England v South Africa, 2008 July 9, 2008

Six to watch

A look at individuals who are expected to make a difference in the series



Steyn will be South Africa's trump, and Boucher will be expected to turn in a solid all-round performance © AFP

South Africa will start as favourites to win the Test match series against England. It kicks off at Lord's tomorrow and the desire to be successful at cricket's most famous venue will be uppermost in the minds of Graeme Smith's team. South Africa would do well to remember that England are a better and more settled Test match outfit than a one-day side, but if South Africa play to potential they simply hold too many punches for England.

They have batsmen capable of dominating England's attack. They have a powerful pace attack capable of sustaining good pace all day long on any given surface. Inconsistency at times with the ball and a touch of inexperience in certain batting positions are their only concerns. They have the best wicketkeeper-batsman in the world, catch well behind the wicket, and their outfielding is as good as it gets.

England, on the other hand, are without their talisman, Andrew Flintoff. South Africa have genuine respect for him and will be well pleased he is not playing. England still have a good all-round unit, though, and seem to have all areas covered. While they may lack South Africa's genuine pace, their attack offers nip and bounce, swing and consistency. Panesar's spin may prey on South Africa's complacency or over-confidence. It is England's batting that is questionable: a few players are struggling for form and the tail is rather long and lacking in skill to deal with the likes of Makhaya Ntini, Dale Steyn and Morne Morkel. Their fielding lacks intensity and determination at times. Man for man, England don't match South Africa, and if they are to win it will be through individual brilliance and not as a collective unit.

For my money, the players to watch and the most influential in deciding the series are:

Jacques Kallis This will probably be Kallis' last tour of England. He will want all of England to remember him for a long time to come. He enjoys the responsibility of keeping the South African batting together and has the skills and temperament to survive whatever England throw at him under any given conditions. All the batsmen in the team seek his advice and look to follow his example. Don't forget his contribution with the ball and his good hands behind the wicket. Look no further than Kallis for a Man-of-the-Series punt.

Dale Steyn Steyn's ability to swing the ball at real pace is his great asset. He will run in all day for Smith. His experience in county cricket has taught him to bowl an "English" length. He has also learnt to vary his pace and has become a much smarter operator of late. With him, Ntini and Morkel around, England will do well to get off to good starts. Steyn debuted against England in South Africa and took a pasting at the hands of Andrew Strauss and Marcus Trescothick. He has not forgotten this and has a point to prove. He could very well make or break it for South Africa.

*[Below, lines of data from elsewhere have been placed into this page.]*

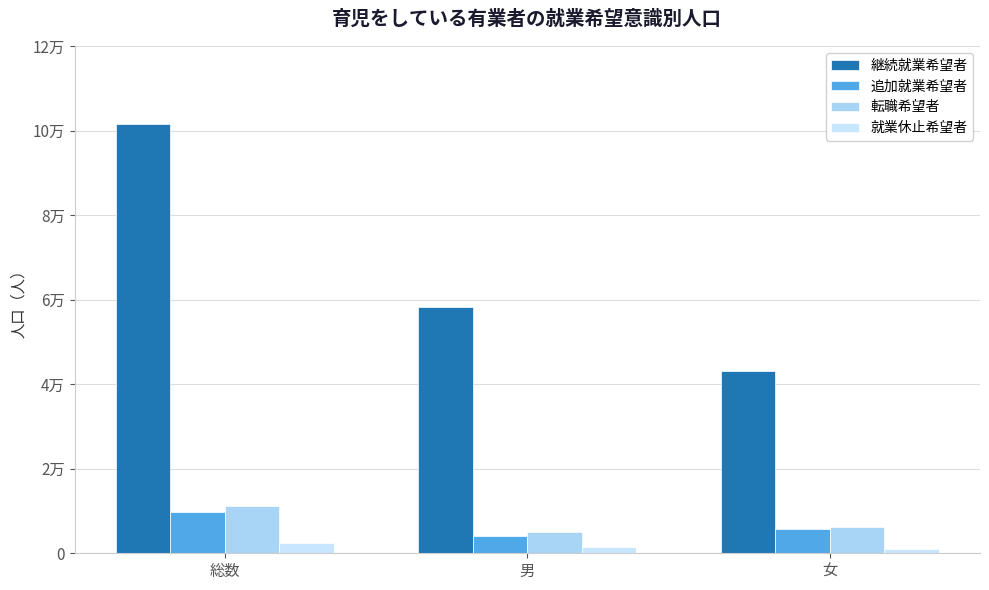

Rank the series by their maximum value, from highest to lowest.

継続就業希望者, 転職希望者, 追加就業希望者, 就業休止希望者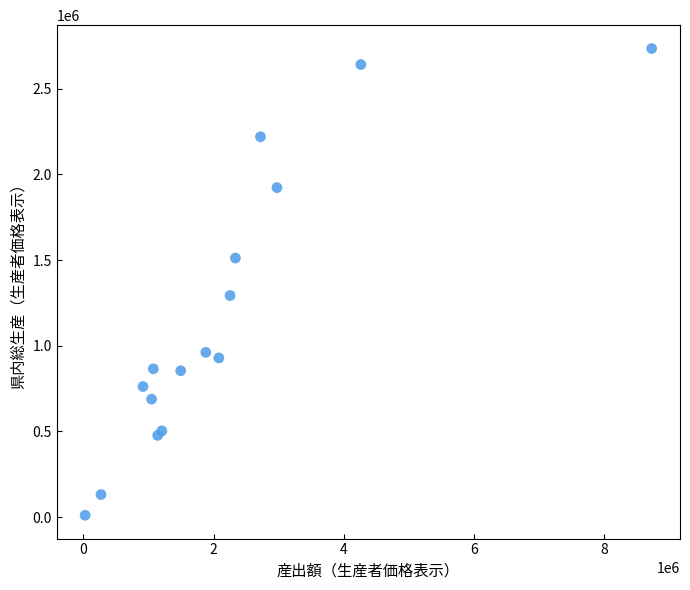

What Y value in the scatter plot is closest to 1372699?

1292970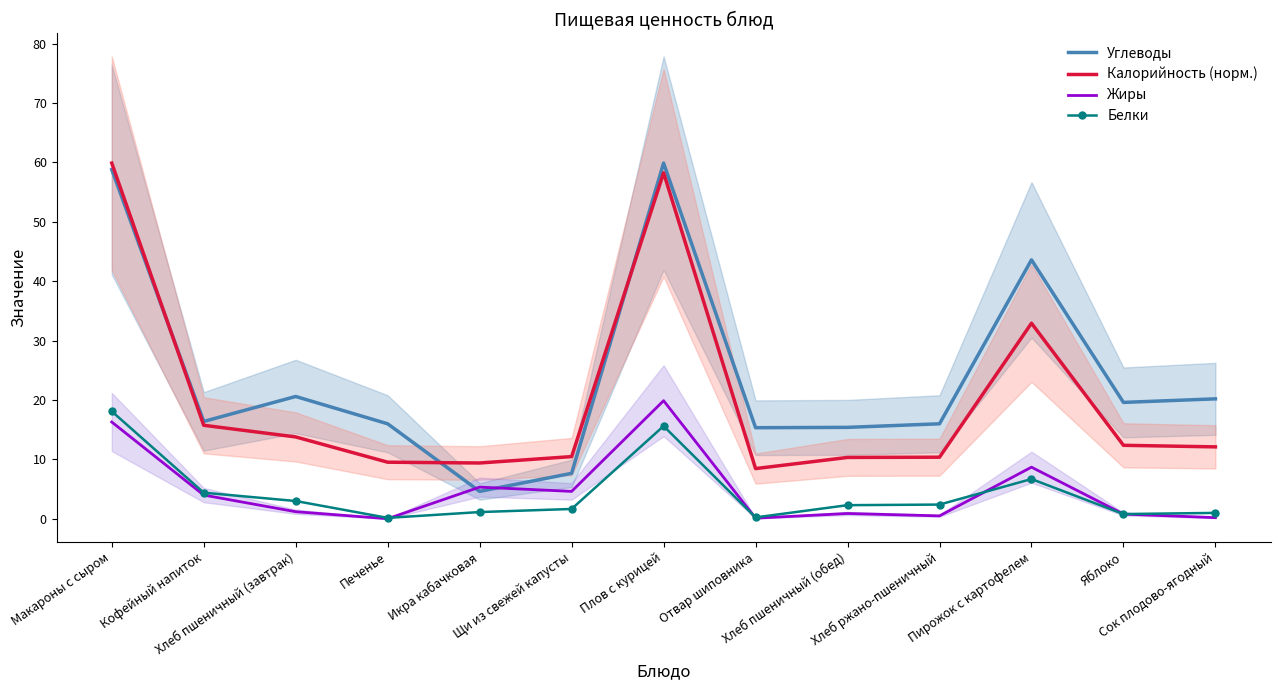

Is the value of Калорийность (норм.) at Хлеб пшеничный (обед) greater than the value of Белки at Макароны с сыром?

No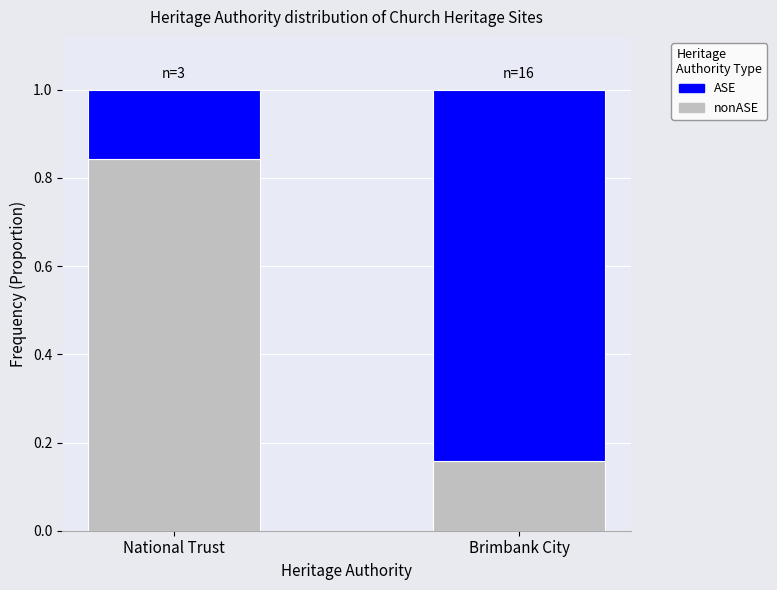

What are all the series names shown in the legend?

ASE, nonASE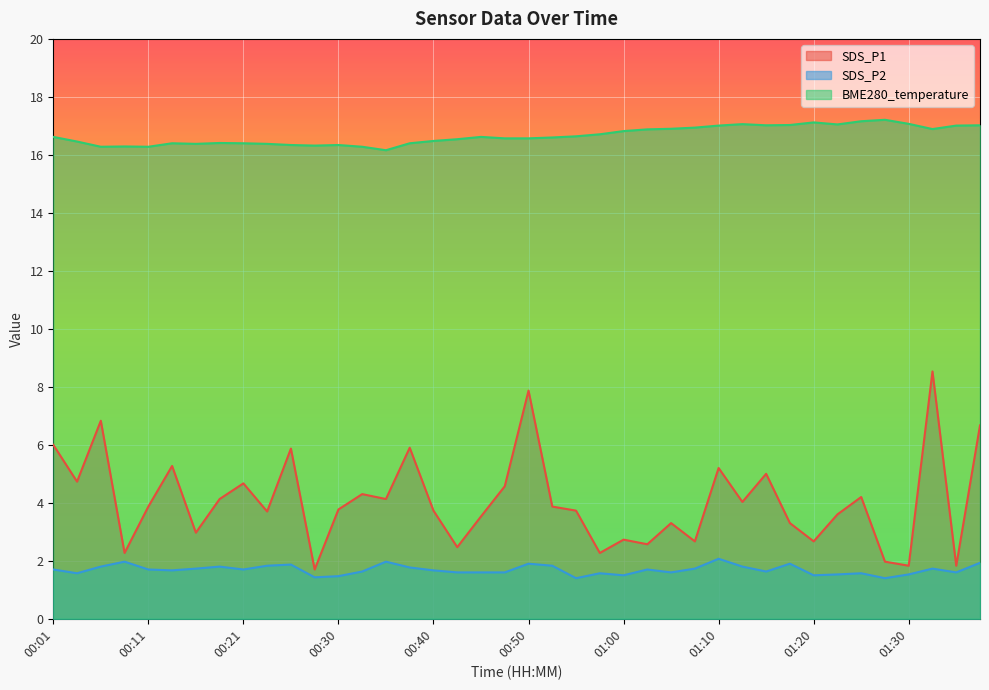

At which category does BME280_temperature reach its first local valley?

00:06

Mark Boucher Boucher and Smith install a sense of belief and purpose in the team. Along with Neil McKenzie, Hashim Amla and Ashwell Prince in the top six, Boucher will be called on to perform with the bat. His dogged determination will be much needed on this tour and he will have to score more runs than he perhaps realises. He relishes the challenge and would dearly love to win in England. His contribution from behind the stumps is what the bowlers look to the most, and in this role will have to be more observant than ever before.



Pietersen has a good record against South Africa; Vaughan could be a threat if he overcomes Steyn early © Getty Images

Michael Vaughan If Vaughan bats well, England could hold their own. Under his captaincy they are a better team. He and Kevin Pietersen can take the game away from South Africa. His ability to focus and not be distracted under pressure is what the England team feed off. He is a rhythmical batsman who may find the South African bowlers to his liking - except Steyn, who he has battled against in the past. If he overcomes Steyn early in the series, he could be in for a very good one. He needs to lead from the front with form and example, for the South African attack will go after him. Paul Harris could be a significant threat, as Vaughan tends to get his pad in the way early on.

Kevin Pietersen He is the player the South African side will discuss the most. Pietersen has a good record against South Africa and has already proved his mental strength and determination under pressure against them. Only he can allow himself to be distracted and play the man instead of the ball. South Africa will have a plan for him and will try and isolate him, something England must thwart at all costs. They need to protect him and allow him to play his natural game. My only concern is that his defensive abilities and powers have got loose of late, and his single-mindedness sometimes deserts him. Smith will throw his quicks at him or tease him early on with Harris. He will play on Pietersen's problematic ego.

James Anderson Anderson's unpredictability will make him the most discussed English bowler by the South African batsmen. He lacks Steyn's consistency and sustained pace but nevertheless on his day is just as good. Together with Ryan Sidebottom he could very well have South Africa in early trouble as genuine swing is not something South African batsmen are used to. Smith and McKenzie are vulnerable in this regard early as their footwork gets out of sync. Amla and Prince are yet to deal with a swinging Duke ball under English conditions. If Anderson has a purple patch he could very well be England's best performer. However, his lack of belief and physical presence seem to be his biggest problems.